Stored items from a collection:
----
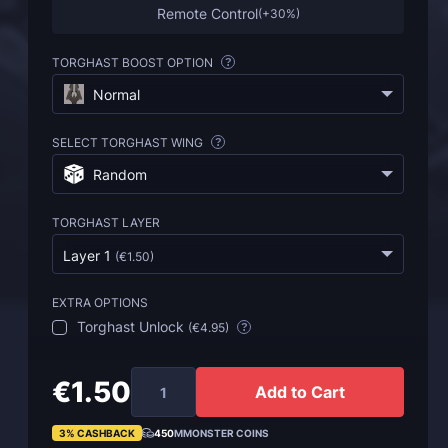
Remote Control
(
+30%
)
TORGHAST BOOST OPTION
?
Normal
SELECT TORGHAST WING
?
Random
TORGHAST LAYER
Layer 1
(
€1.50
)
EXTRA OPTIONS
Torghast Unlock
(
€4.95
)
?
€1.50
Add to Cart
3% CASHBACK
450
MMONSTER COINS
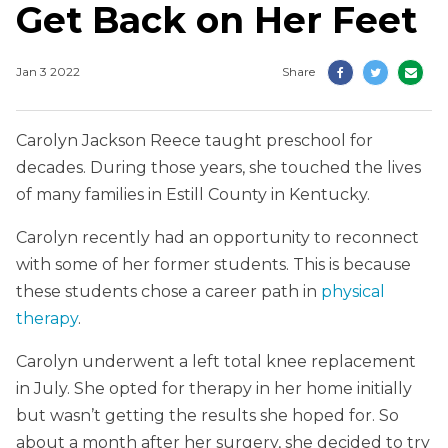
Get Back on Her Feet
Jan 3 2022
Share
Carolyn Jackson Reece taught preschool for
decades. During those years, she touched the lives
of many families in Estill County in Kentucky.
Carolyn recently had an opportunity to reconnect
with some of her former students. This is because
these students chose a career path in
physical
therapy
.
Carolyn underwent a left total knee replacement
in July. She opted for therapy in her home initially
but wasn’t getting the results she hoped for. So
about a month after her surgery, she decided to try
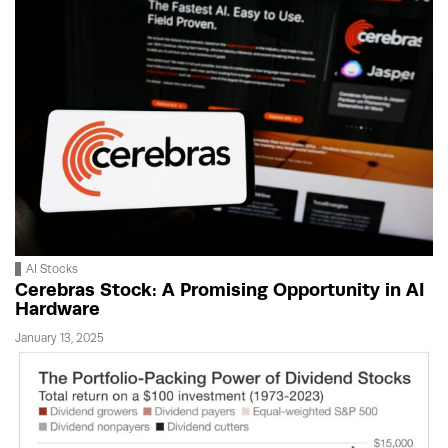
AI Stocks
Cerebras Stock: A Promising Opportunity in AI
Hardware
January 13, 2025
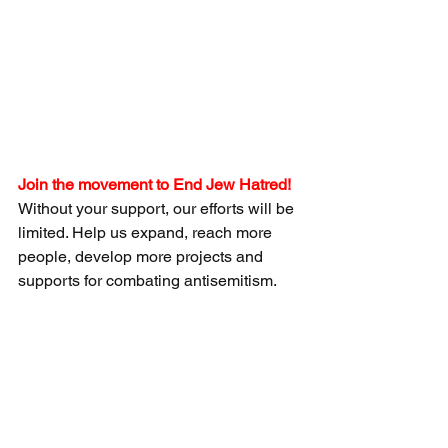
Join the movement to End Jew Hatred!
Without your support, our efforts will be 
limited. Help us expand, reach more 
people, develop more projects and 
supports for combating antisemitism.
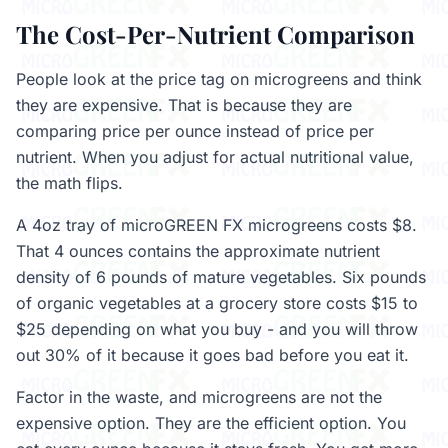
The Cost-Per-Nutrient Comparison
People look at the price tag on microgreens and think
they are expensive. That is because they are
comparing price per ounce instead of price per
nutrient. When you adjust for actual nutritional value,
the math flips.
A 4oz tray of microGREEN FX microgreens costs $8.
That 4 ounces contains the approximate nutrient
density of 6 pounds of mature vegetables. Six pounds
of organic vegetables at a grocery store costs $15 to
$25 depending on what you buy - and you will throw
out 30% of it because it goes bad before you eat it.
Factor in the waste, and microgreens are not the
expensive option. They are the efficient option. You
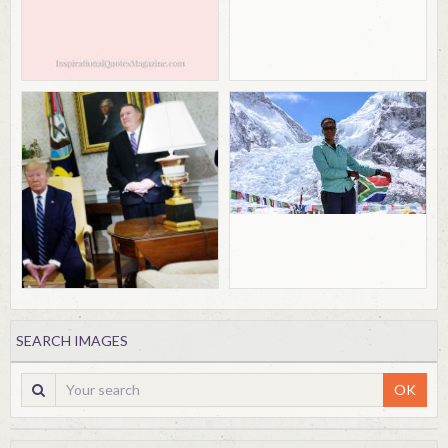
SEARCH IMAGES
OK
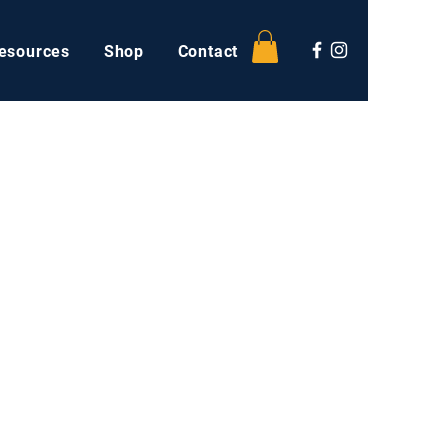
esources
Shop
Contact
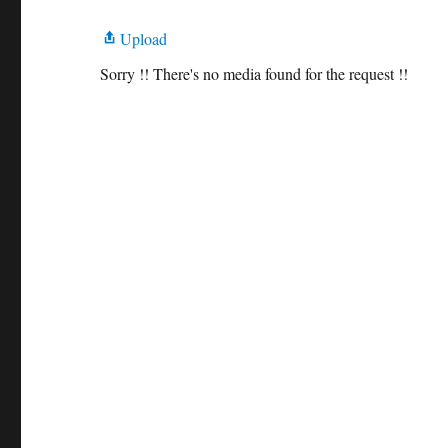
Upload
Sorry !! There's no media found for the request !!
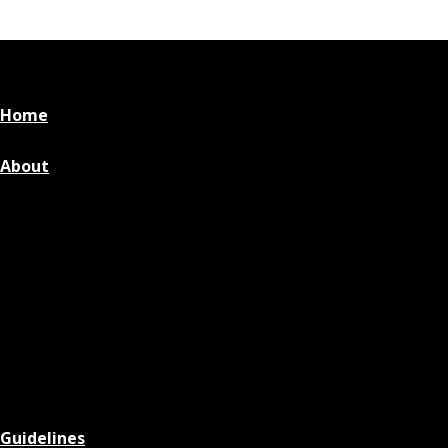
Home
About
Guidelines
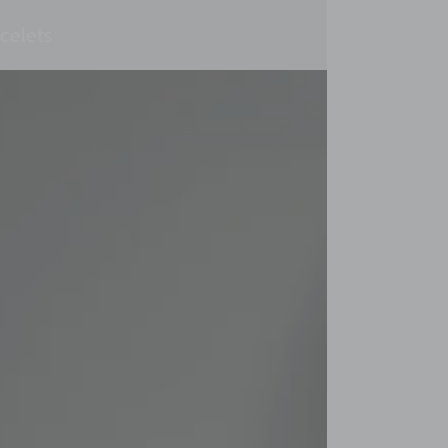
celets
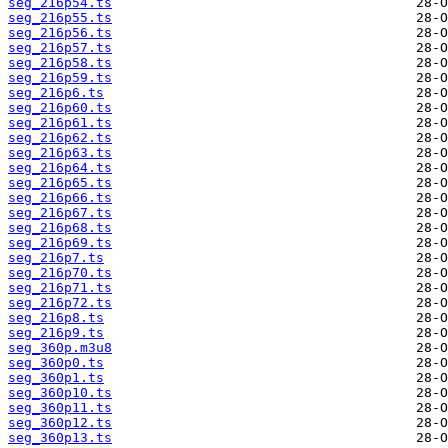
seg_216p54.ts
seg_216p55.ts
seg_216p56.ts
seg_216p57.ts
seg_216p58.ts
seg_216p59.ts
seg_216p6.ts
seg_216p60.ts
seg_216p61.ts
seg_216p62.ts
seg_216p63.ts
seg_216p64.ts
seg_216p65.ts
seg_216p66.ts
seg_216p67.ts
seg_216p68.ts
seg_216p69.ts
seg_216p7.ts
seg_216p70.ts
seg_216p71.ts
seg_216p72.ts
seg_216p8.ts
seg_216p9.ts
seg_360p.m3u8
seg_360p0.ts
seg_360p1.ts
seg_360p10.ts
seg_360p11.ts
seg_360p12.ts
seg_360p13.ts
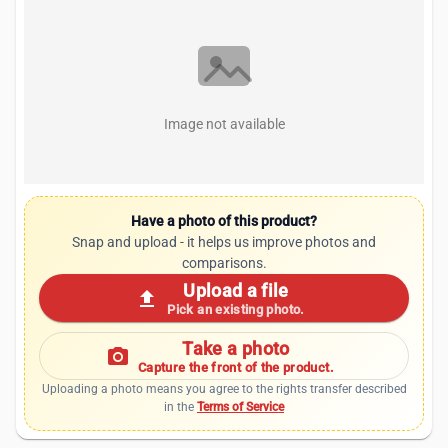
Image not available
Have a photo of this product?
Snap and upload - it helps us improve photos and
comparisons.
Upload a file
upload
Pick an existing photo.
Take a photo
photo_camera
Capture the front of the product.
Uploading a photo means you agree to the rights transfer described
in the
Terms of Service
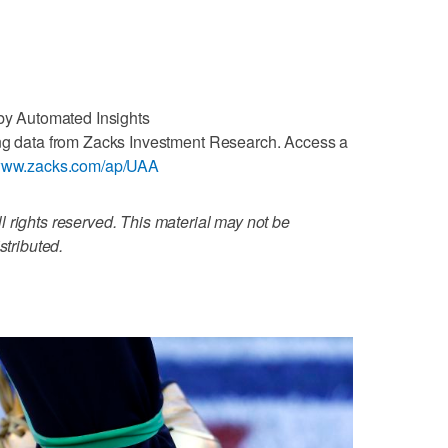
 by Automated Insights
ng data from Zacks Investment Research. Access a
/www.zacks.com/ap/UAA
 rights reserved. This material may not be
stributed.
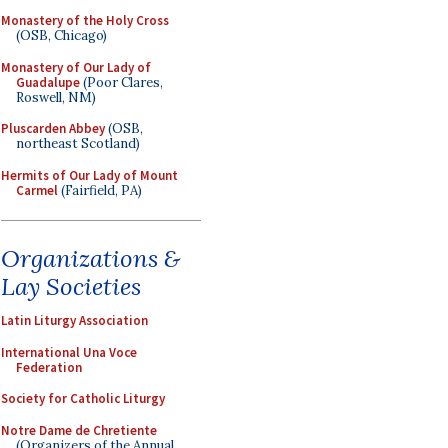
Monastery of the Holy Cross
(OSB, Chicago)
Monastery of Our Lady of
Guadalupe
(Poor Clares,
Roswell, NM)
Pluscarden Abbey
(OSB,
northeast Scotland)
Hermits of Our Lady of Mount
Carmel
(Fairfield, PA)
Organizations &
Lay Societies
Latin Liturgy Association
International Una Voce
Federation
Society for Catholic Liturgy
Notre Dame de Chretiente
(Organizers of the Annual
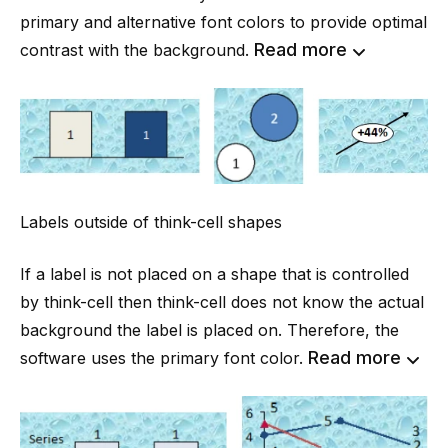
primary and alternative font colors to provide optimal
Read more
contrast with the background.
Labels outside of think-cell shapes
If a label is not placed on a shape that is controlled
by think-cell then think-cell does not know the actual
background the label is placed on. Therefore, the
Read more
software uses the primary font color.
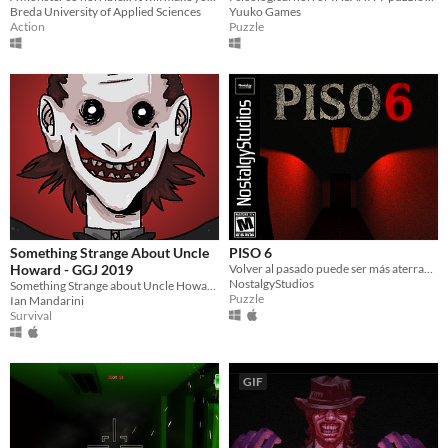
Breda University of Applied Sciences
Yuuko Games
Action
Puzzle
Something Strange About Uncle
PISO 6
Howard - GGJ 2019
Volver al pasado puede ser más aterrador que la muerte.
NostalgyStudios
Something Strange about Uncle Howard is a point and click horror game made to the 2019 Global Game Jam
Puzzle
Ian Mandarini
Survival
GIF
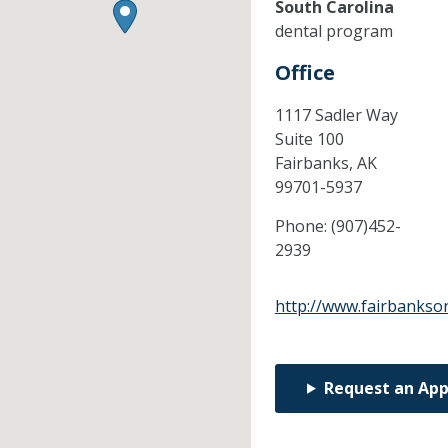
South Carolina
dental program
Office
1117 Sadler Way
Suite 100
Fairbanks,
AK
99701-5937
Phone:
(907)452-
2939
http://www.fairbankso
Request an Ap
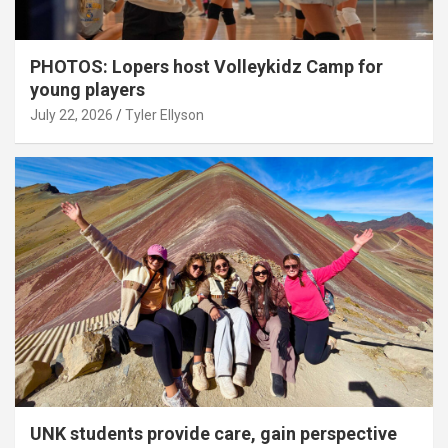
PHOTOS: Lopers host Volleykidz Camp for
young players
July 22, 2026
Tyler Ellyson
UNK students provide care, gain perspective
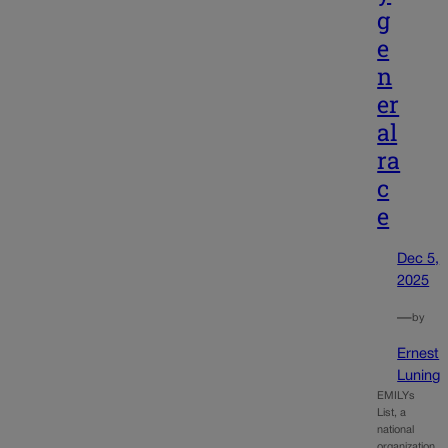
g
e
n
er
al
ra
c
e
Dec 5,
2025
—
by
Ernest
Luning
EMILYs
List, a
national
organization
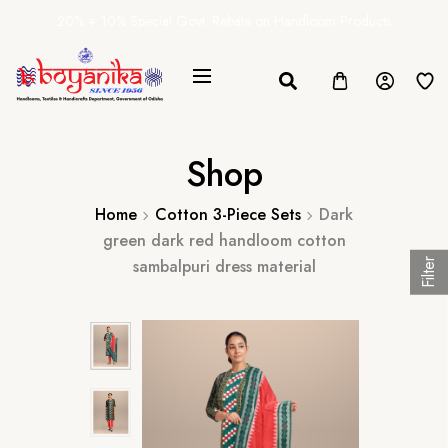
20% + 10% Special Govt. Rebate on Handloom Products
Shop
Home
Cotton 3-Piece Sets
Dark
green dark red handloom cotton
sambalpuri dress material
Filter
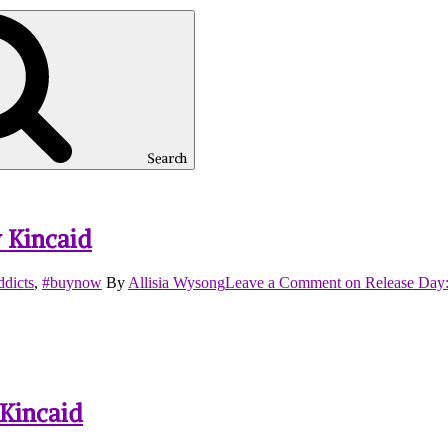
Search
 Kincaid
dicts
,
#buynow
By
Allisia Wysong
Leave a Comment
on Release Day:
 Kincaid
----
- Your assignment -
Please say only the number of lines in the data that hold "placed".

- Task response -
2